Everybody is a writer. On Saturdays, they are in cafes with their laptops. They’re waiting on your table at brunch, refilling your mimosas. At night they’re scribbling, scribbling, scribbling and waking up with a sore third eye and mistaking it for a common hangover. These writers work in offices, in the daytime sitting at a desk and keeping a blank spreadsheet open on the computer desktop to hide what they are actually doing… which might be writing to other writers they know who work desk jobs. These writers pass hilarious dog and cat animated .gifs to one another… like that one where the girl dancing across the farmyard is suddenly side-butted by an annoyed sheep. Or that dramatic prairie dog. Writers are not writing at work, because work is full of distractions, and distracted writing is like bad ironing… it’s worse than if you didn’t do it at all.
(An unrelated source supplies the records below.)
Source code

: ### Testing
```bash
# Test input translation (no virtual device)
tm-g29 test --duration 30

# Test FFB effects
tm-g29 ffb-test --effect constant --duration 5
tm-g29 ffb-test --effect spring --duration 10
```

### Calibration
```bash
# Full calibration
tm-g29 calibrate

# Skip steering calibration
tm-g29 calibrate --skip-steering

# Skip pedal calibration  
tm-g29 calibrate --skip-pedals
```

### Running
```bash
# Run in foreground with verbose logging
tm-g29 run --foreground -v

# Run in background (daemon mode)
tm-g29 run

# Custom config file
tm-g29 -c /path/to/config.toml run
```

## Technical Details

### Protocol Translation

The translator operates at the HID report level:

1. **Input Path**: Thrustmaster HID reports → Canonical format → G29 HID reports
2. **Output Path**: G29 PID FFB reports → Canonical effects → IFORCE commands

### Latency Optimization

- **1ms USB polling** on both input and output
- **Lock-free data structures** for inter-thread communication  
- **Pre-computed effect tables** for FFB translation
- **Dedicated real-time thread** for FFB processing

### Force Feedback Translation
I know a writer who never writes. Or let me correct that… he has an ongoing masterpiece that is invisible except, maybe, to me… because he is always telling me about the thing he is writing that he never writes. And it changes. It has an arc, the thing that is going to be written… the thing that is about to be written… the thing that starts out in a few tentative sentences… and then decides it wants to be something else. Journals filled with descriptions of what the writing will be about, once he actually starts writing it.  Whenever he tells me about it.. whenever he shows me a few lines… there is a feeling at the back of my neck that travels into my chest, and I repress telling him that his writing is about thinking about writing, something that I once would have called a cop-out, or post-modern, or very French in some way. But now… now I think it’s just another form of writing.
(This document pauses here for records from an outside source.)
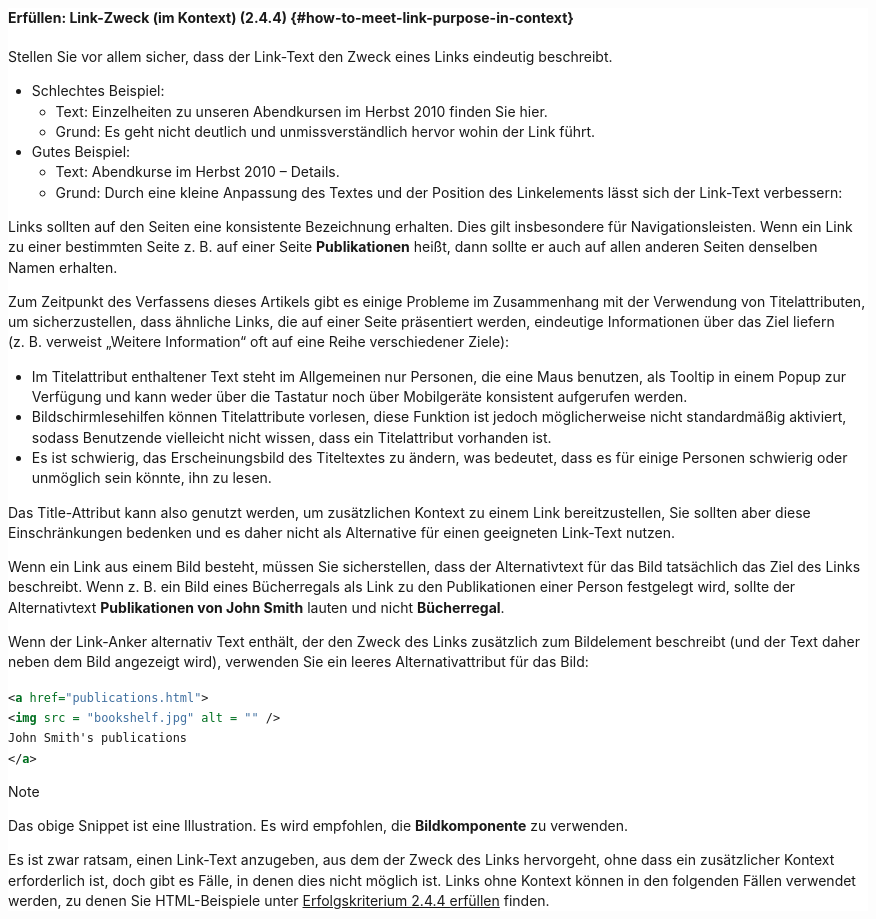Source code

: #### Erfüllen: Link-Zweck (im Kontext) (2.4.4) {#how-to-meet-link-purpose-in-context}

Stellen Sie vor allem sicher, dass der Link-Text den Zweck eines Links eindeutig beschreibt.

* Schlechtes Beispiel:
   * Text: Einzelheiten zu unseren Abendkursen im Herbst 2010 finden Sie hier.
   * Grund: Es geht nicht deutlich und unmissverständlich hervor wohin der Link führt.
* Gutes Beispiel:
   * Text: Abendkurse im Herbst 2010 – Details.
   * Grund: Durch eine kleine Anpassung des Textes und der Position des Linkelements lässt sich der Link-Text verbessern:

Links sollten auf den Seiten eine konsistente Bezeichnung erhalten. Dies gilt insbesondere für Navigationsleisten. Wenn ein Link zu einer bestimmten Seite z. B. auf einer Seite **Publikationen** heißt, dann sollte er auch auf allen anderen Seiten denselben Namen erhalten.

Zum Zeitpunkt des Verfassens dieses Artikels gibt es einige Probleme im Zusammenhang mit der Verwendung von Titelattributen, um sicherzustellen, dass ähnliche Links, die auf einer Seite präsentiert werden, eindeutige Informationen über das Ziel liefern (z. B. verweist „Weitere Information“ oft auf eine Reihe verschiedener Ziele):

* Im Titelattribut enthaltener Text steht im Allgemeinen nur Personen, die eine Maus benutzen, als Tooltip in einem Popup zur Verfügung und kann weder über die Tastatur noch über Mobilgeräte konsistent aufgerufen werden.
* Bildschirmlesehilfen können Titelattribute vorlesen, diese Funktion ist jedoch möglicherweise nicht standardmäßig aktiviert, sodass Benutzende vielleicht nicht wissen, dass ein Titelattribut vorhanden ist.
* Es ist schwierig, das Erscheinungsbild des Titeltextes zu ändern, was bedeutet, dass es für einige Personen schwierig oder unmöglich sein könnte, ihn zu lesen.

Das Title-Attribut kann also genutzt werden, um zusätzlichen Kontext zu einem Link bereitzustellen, Sie sollten aber diese Einschränkungen bedenken und es daher nicht als Alternative für einen geeigneten Link-Text nutzen.

Wenn ein Link aus einem Bild besteht, müssen Sie sicherstellen, dass der Alternativtext für das Bild tatsächlich das Ziel des Links beschreibt. Wenn z. B. ein Bild eines Bücherregals als Link zu den Publikationen einer Person festgelegt wird, sollte der Alternativtext **Publikationen von John Smith** lauten und nicht **Bücherregal**.

Wenn der Link-Anker alternativ Text enthält, der den Zweck des Links zusätzlich zum Bildelement beschreibt (und der Text daher neben dem Bild angezeigt wird), verwenden Sie ein leeres Alternativattribut für das Bild:

```xml
<a href="publications.html">
<img src = "bookshelf.jpg" alt = "" />
John Smith's publications
</a>
```

>[!NOTE]
>
>Das obige Snippet ist eine Illustration. Es wird empfohlen, die **Bildkomponente** zu verwenden.

Es ist zwar ratsam, einen Link-Text anzugeben, aus dem der Zweck des Links hervorgeht, ohne dass ein zusätzlicher Kontext erforderlich ist, doch gibt es Fälle, in denen dies nicht möglich ist. Links ohne Kontext können in den folgenden Fällen verwendet werden, zu denen Sie HTML-Beispiele unter [Erfolgskriterium 2.4.4 erfüllen](https://www.w3.org/WAI/WCAG21/quickref/#link-purpose-in-context) finden.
I used to resent that everyone is a writer in this city. I used to feel, whenever I went into a bookstore or a library… walls and walls ceiling to floor filled with people’s lives, this utter despair. Then the internet came along and the writing filled the invisible space. The writing began to pass through my body, relayed in waves I sometimes wonder if I can feel, as someone orders frozen burritos on Instacart, or someone in a basement in Daly City texts their boyfriend in Detroit, or someone updates Facebook with a picture of their pug. People write while they walk, while they sit on the toilet, while they wait for the bus. People write while they skateboard and while they stand in line, and while they shop. People walk into poles and crash their cars writing. It’s like a spring morning so full of birds there is no longer any silence from which to distinguish the sound of words and words and words and words and words.
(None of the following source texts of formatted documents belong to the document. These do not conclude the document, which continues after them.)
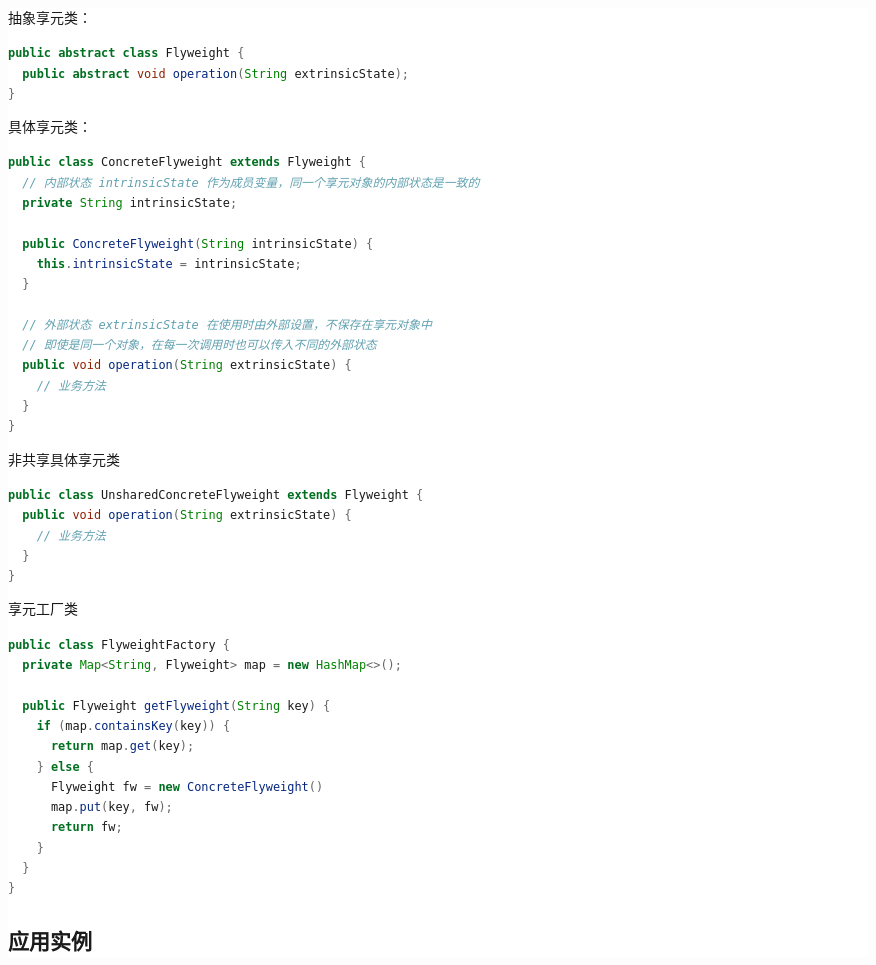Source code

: 抽象享元类：

```java
public abstract class Flyweight {
  public abstract void operation(String extrinsicState);
}
```

具体享元类：

```java
public class ConcreteFlyweight extends Flyweight {
  // 内部状态 intrinsicState 作为成员变量，同一个享元对象的内部状态是一致的
  private String intrinsicState;
  
  public ConcreteFlyweight(String intrinsicState) {
    this.intrinsicState = intrinsicState;
  }
  
  // 外部状态 extrinsicState 在使用时由外部设置，不保存在享元对象中
  // 即使是同一个对象，在每一次调用时也可以传入不同的外部状态
  public void operation(String extrinsicState) {
    // 业务方法
  }
}
```

非共享具体享元类

```java
public class UnsharedConcreteFlyweight extends Flyweight {
  public void operation(String extrinsicState) {
    // 业务方法
  }
}
```

享元工厂类

```java
public class FlyweightFactory {
  private Map<String, Flyweight> map = new HashMap<>();
  
  public Flyweight getFlyweight(String key) {
    if (map.containsKey(key)) {
      return map.get(key);
    } else {
      Flyweight fw = new ConcreteFlyweight()
      map.put(key, fw);
      return fw;
    }
  }
}
```

## 应用实例
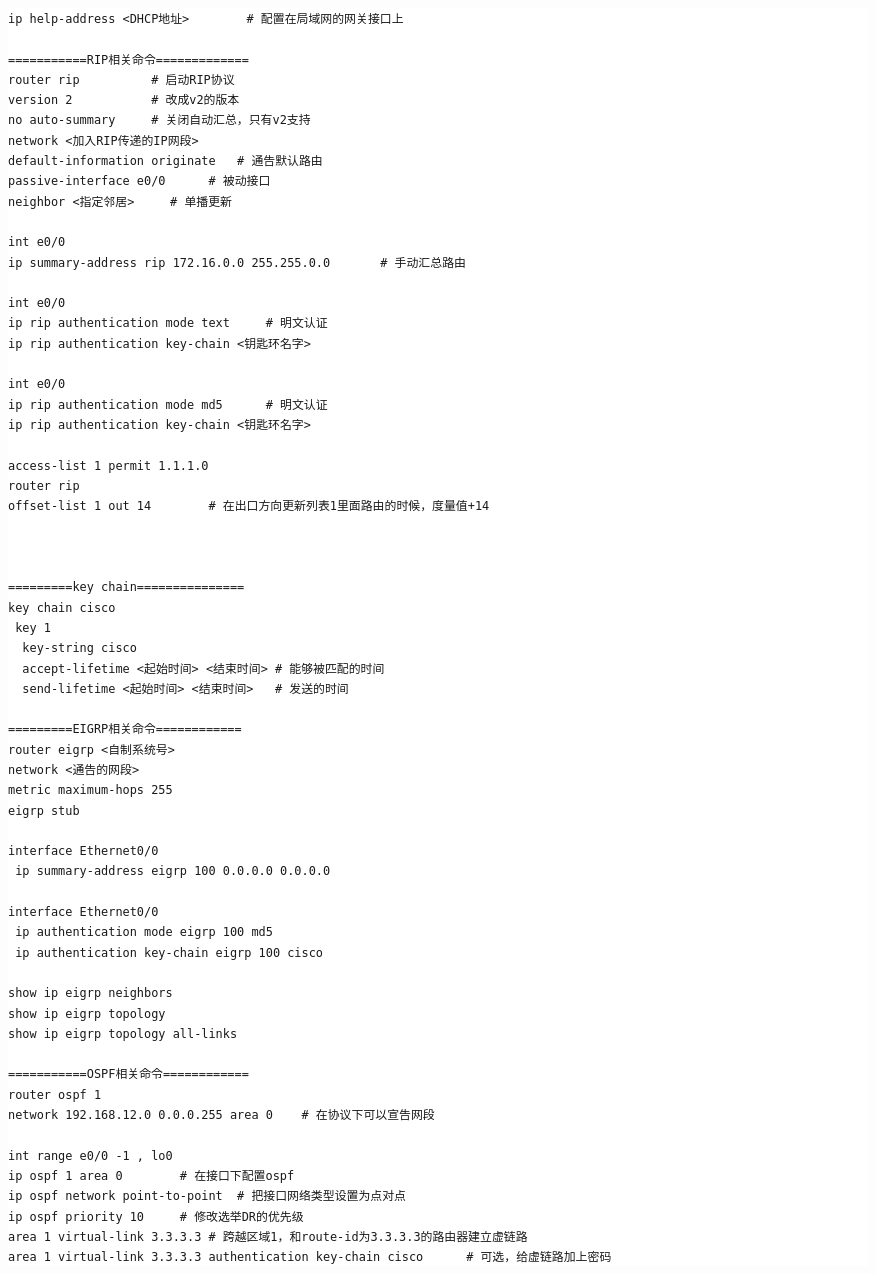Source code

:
 ```
ip help-address <DHCP地址>		# 配置在局域网的网关接口上

===========RIP相关命令=============
router rip			# 启动RIP协议
version 2			# 改成v2的版本
no auto-summary		# 关闭自动汇总，只有v2支持
network <加入RIP传递的IP网段>
default-information originate	# 通告默认路由
passive-interface e0/0		# 被动接口
neighbor <指定邻居>		# 单播更新

int e0/0
ip summary-address rip 172.16.0.0 255.255.0.0 		# 手动汇总路由

int e0/0
ip rip authentication mode text		# 明文认证
ip rip authentication key-chain <钥匙环名字>

int e0/0
ip rip authentication mode md5		# 明文认证
ip rip authentication key-chain <钥匙环名字>

access-list 1 permit 1.1.1.0
router rip
offset-list 1 out 14		# 在出口方向更新列表1里面路由的时候，度量值+14



=========key chain===============
key chain cisco
 key 1
  key-string cisco
  accept-lifetime <起始时间> <结束时间>	# 能够被匹配的时间
  send-lifetime <起始时间> <结束时间>	# 发送的时间

=========EIGRP相关命令============
router eigrp <自制系统号>
network <通告的网段>
metric maximum-hops 255
eigrp stub

interface Ethernet0/0
 ip summary-address eigrp 100 0.0.0.0 0.0.0.0

interface Ethernet0/0
 ip authentication mode eigrp 100 md5
 ip authentication key-chain eigrp 100 cisco

show ip eigrp neighbors
show ip eigrp topology
show ip eigrp topology all-links

===========OSPF相关命令============
router ospf 1
network 192.168.12.0 0.0.0.255 area 0    # 在协议下可以宣告网段

int range e0/0 -1 , lo0
ip ospf 1 area 0		# 在接口下配置ospf
ip ospf network point-to-point	# 把接口网络类型设置为点对点
ip ospf priority 10		# 修改选举DR的优先级
area 1 virtual-link 3.3.3.3	# 跨越区域1，和route-id为3.3.3.3的路由器建立虚链路
area 1 virtual-link 3.3.3.3 authentication key-chain cisco		# 可选，给虚链路加上密码

```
Shakespeare Revealed in Edward de Vere

People at parties sometimes ask me, “so what do you do?” And I know they mean, “what’s your job?” And I used to tell them what I do for money, and then for awhile I would say I am a writer, and when I got really brave I started to be even more honest and tell them I am a poet. But it never had the effect I thought it would. I never thought that the same questions would arrive in response again and again… the kind of questions that make me drink.

What, writer, have you done of merit with your life. What have you written down that I might have heard of. Have I heard of you? Have you broken hearts and sewed them back together? Did you say that thing that became an internet meme? Did the New Yorker have to ask their cartoonist to create something inspired by your lines about cancer and dogwood blossoms? Or did you break some rules with your mighty wit? What is it writer? What is your writing about?

6 thoughts on “What is it, writer?

  1. Great post, LJ. I love your style. We writers are a strange bunch. In the early seventies I attended an event in the City to hear Ferlinghetti and others read. At a reception afterwards, as poets of all stripes and colors worked the room and their egos vying for attention, a woman standing next to me suddenly turned and asked, quite seriously, “Are you somebody?” It was a stoogist question that deserved a stoogist answer. “I don’t think so,” I told her, “but let me check.” I then proceeded to take my pulse. To her credit she laughed, but I think she felt sufficiently suspicious enough to avoid me the rest of the evening. And rightly so.


    1. Paul, I love your style too- and that story you just told… oh man… I’d rather end up an unknown poet with good friends than a Titan with a wake no one comes to.